On temporal misfortunes – Richard A. Kaye in TLS :
‘Many people are familiar with Oscar Wilde’s last words, spoken as he lay dying in a Paris hotel in 1900, and first reported by his friend, the Anglo-French writer Claire de Pratz: “My wallpaper and I are fighting a duel to the death. One or the other of us has to go”. But it is also possible that Wilde uttered something more along the lines of “Confiteor unum baptisma in remissionem peccatorum. Et unam, sanctam, catholicam et apostolicam Ecclesiam” (“I confess one baptism for the remission of sins. And one holy, catholic and apostolic Church”).
This second claim may be traced back to Father Cuthbert Dunne, the priest who attended Wilde on his deathbed, and the writer’s admirers have often expressed unease about it. How could this Protestant-born Irish sexual rebel have embraced the Catholic Church, with its strictures and condemnation of same-sex relations? Gary Schmidgall, in his biography The Stranger Wilde (1994), writes of the “black humour” of Wilde’s “last-minute entry into the Roman Catholic Church”; a more recent biographer, Matthew Sturgis, in 2018, portrays the conversion as a “performance”. The Church itself, meanwhile, has come to embrace Wilde as a Catholic devout.’
(…)
‘According to his Oxford friend W. W. Ward, Wilde had inclined to Catholicism at university, making his “final decision to find refuge in the Roman Church … not the sudden clutch of the drowning man at the plank in the shipwreck, but a return to a first love”. In April 1878, Wilde became “grievously ill”, according to his friend Lionel Johnson, and sought out the Revd Sebastian Bowden, a priest well known for his connections in British high society.

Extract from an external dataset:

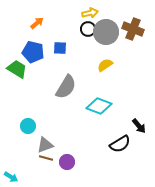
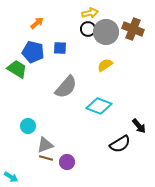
gray semicircle: rotated 10 degrees clockwise
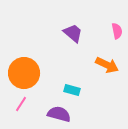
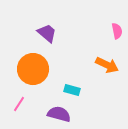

After their meeting, Bowden wrote to Wilde in order to alleviate what he called the “aimlessness and misery of your temporal misfortunes”: Let me then repeat to you as solemnly as I can say what I said yesterday; you have, like everyone else, an evil nature and this in your case has become more corrupt by bad influences mental and moral, and by positive sin, hence you speak as a dreamer and sceptic with no faith in anything and no purpose in life. On the other hand God in His mercy has not let you remain contented in this state. He has proved to you the hollowness of this world in the unexpected loss of your fortune and has removed thereby a great obstacle to your conversion. He allows you to feel the sting of conscience and the yearnings for a holy, pure and earnest life.’
(…)
‘Wilde met two popes during his lifetime: Pius IX in 1877; then, in the years of disgrace, Leo XIII (on several occasions). Those later meetings are especially extraordinary given Wilde’s notoriety, and would seem to confirm the particular nature of his attraction to Catholicism. “I hope that you may take a journey in life in order to arrive at the city of God”, Leo advised Wilde. “I do nothing but see the Pope: I have already been blessed several times”, the writer reported to Ross, “once in the private chapel of the Vatican.” Characteristically, Wilde was stirred by the sartorial splendours of the papal office. “Today is wet and stormy”, he reported, “but I have been with the holy father. Each time he dresses differently; it is most delightful. Today over his white and purple a velvet cap edged with ermine, and a huge scarlet and gold stole. I was deeply moved as usual.” The Dunne archive also offers a striking addition to this image of the sensualist worshipper, in the form of a letter from Wilde’s fourteen-year-old son Vivian (later Vyvyan), another convert, written after Wilde’s death. On December 14, 1900, he speculated on what prompted his father’s conversion: I think the chief reason he was not converted before was that his parents were strongly against it. But now, as they are both dead he had less to keep him from it … I am overjoyed at the news of a Rosary being found among his belongings.’ (…)
‘“The Catholic Church is for saints and sinners”, Wilde once remarked. “For respectable people, the Anglican Church will do.”’
Read the article here.
I would also forgo a church for respectable people. Who wants to be respectable?
The holy father and misery and decay make us all sensitive to a church and a seductive god. What are bodily pleasures on your last day?